TASK TO CARRY OUT: Without changing a character, return the entries, but not the images they hold.

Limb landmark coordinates

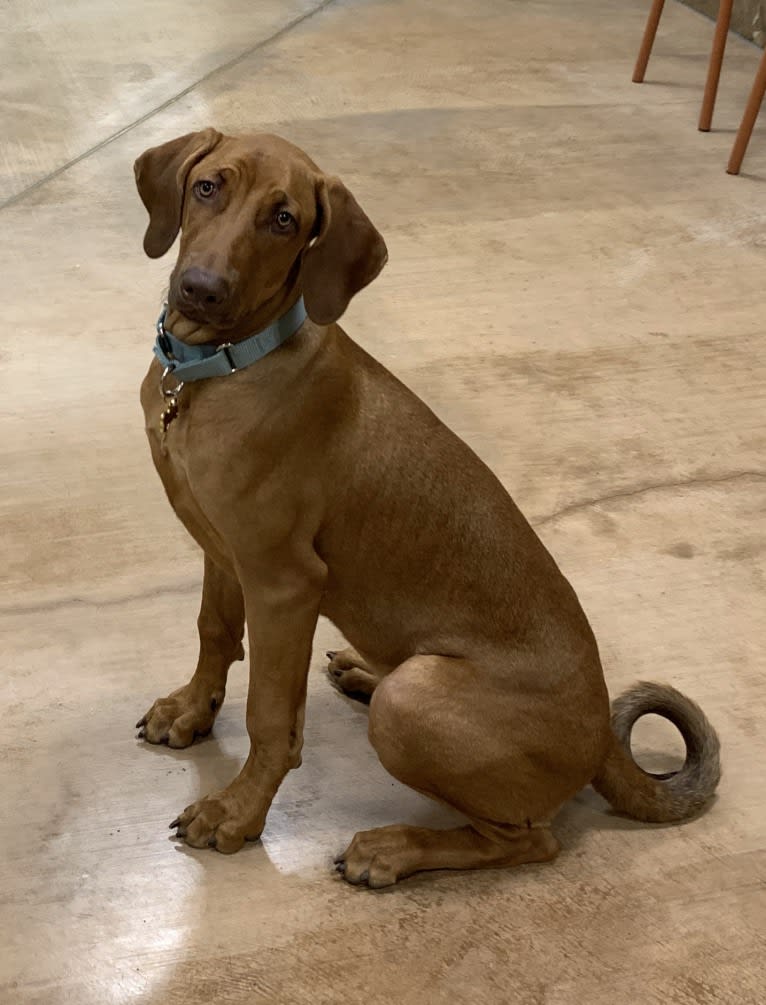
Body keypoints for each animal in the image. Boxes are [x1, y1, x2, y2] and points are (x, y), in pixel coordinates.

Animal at [132, 131, 715, 888]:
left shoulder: (284, 581)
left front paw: (237, 812)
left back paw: (394, 848)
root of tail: (600, 745)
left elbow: (270, 719)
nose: (202, 289)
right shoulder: (222, 545)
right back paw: (362, 671)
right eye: (208, 186)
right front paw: (190, 709)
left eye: (285, 219)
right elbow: (213, 631)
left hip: (412, 703)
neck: (217, 370)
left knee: (528, 841)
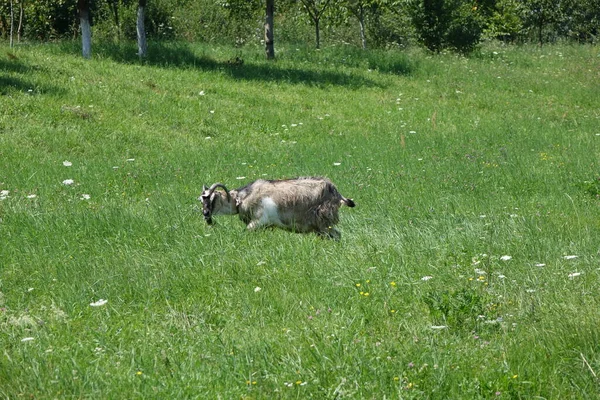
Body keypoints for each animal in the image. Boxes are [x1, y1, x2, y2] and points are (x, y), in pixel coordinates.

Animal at [199, 177, 354, 239]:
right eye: (201, 200)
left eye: (212, 198)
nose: (206, 214)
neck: (241, 198)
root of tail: (335, 191)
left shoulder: (257, 221)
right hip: (320, 227)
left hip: (323, 222)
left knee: (337, 235)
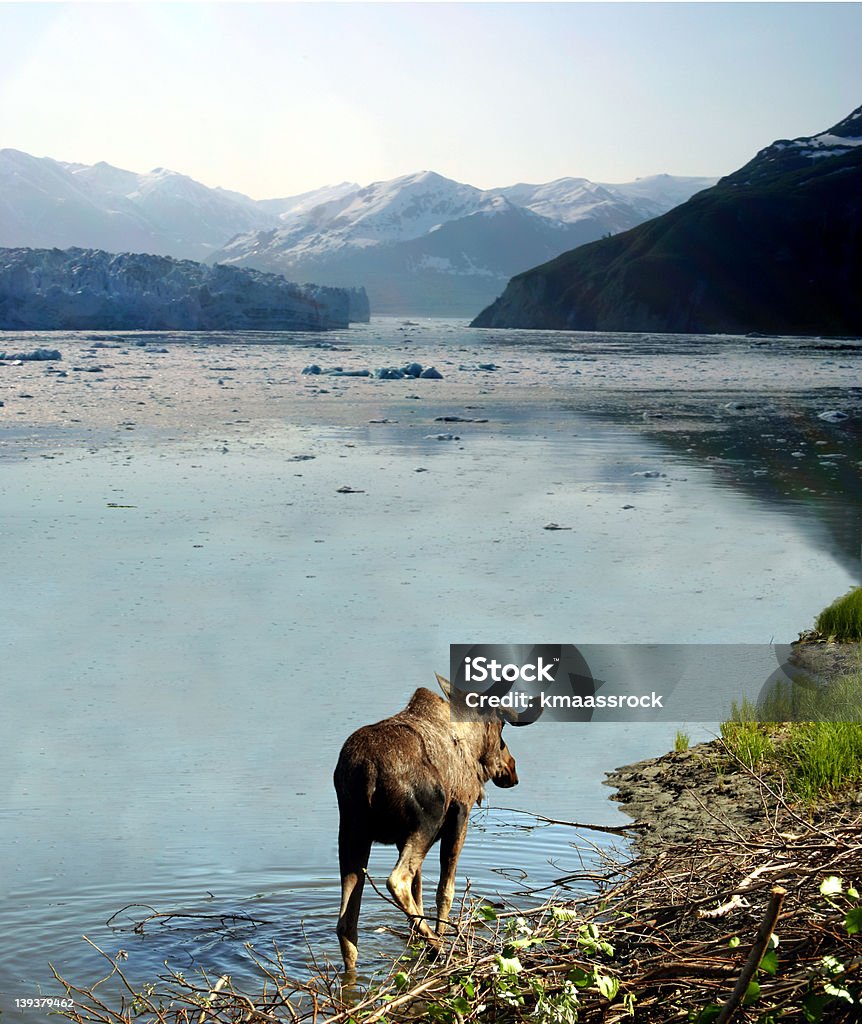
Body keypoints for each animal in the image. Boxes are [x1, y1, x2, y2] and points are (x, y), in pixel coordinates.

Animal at [331, 675, 518, 970]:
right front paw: (442, 934)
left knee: (346, 923)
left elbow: (420, 891)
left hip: (352, 831)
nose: (511, 769)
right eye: (501, 727)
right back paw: (438, 946)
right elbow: (445, 889)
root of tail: (367, 771)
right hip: (426, 822)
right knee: (397, 880)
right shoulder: (460, 814)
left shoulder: (400, 838)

OUTPUT FOR THIS EXERCISE:
Body keypoints for each animal in the image. Boxes are [x1, y1, x2, y2] and points are (x, y), in pixel coordinates.

Animal at [132, 131, 715, 888]:
left shoulder: (284, 581)
left front paw: (237, 812)
left back paw: (394, 848)
root of tail: (600, 745)
left elbow: (270, 719)
nose: (202, 289)
right shoulder: (222, 545)
right back paw: (362, 671)
right eye: (208, 186)
right front paw: (190, 709)
left eye: (285, 219)
right elbow: (213, 631)
left hip: (412, 703)
neck: (217, 370)
left knee: (528, 841)
Body keypoints for each animal in the image. Boxes are [x1, y1, x2, y2] and points are (x, y), in pixel coordinates.

Animal at [199, 177, 354, 239]:
right eye: (201, 200)
left eye: (212, 198)
nose: (206, 214)
neck: (241, 198)
root of tail: (335, 191)
left shoulder: (257, 221)
right hip: (320, 227)
left hip: (323, 222)
left knee: (337, 235)
Body keypoints for each animal in the image. Boxes are [x1, y1, x2, y2] and points are (x, y), in pixel coordinates.

Animal at [331, 675, 518, 970]:
right front paw: (442, 934)
left knee: (346, 923)
left elbow: (420, 891)
left hip: (352, 831)
nose: (511, 769)
right eye: (501, 727)
right back paw: (438, 946)
right elbow: (445, 889)
root of tail: (367, 771)
right hip: (426, 822)
right knee: (397, 880)
right shoulder: (460, 814)
left shoulder: (400, 838)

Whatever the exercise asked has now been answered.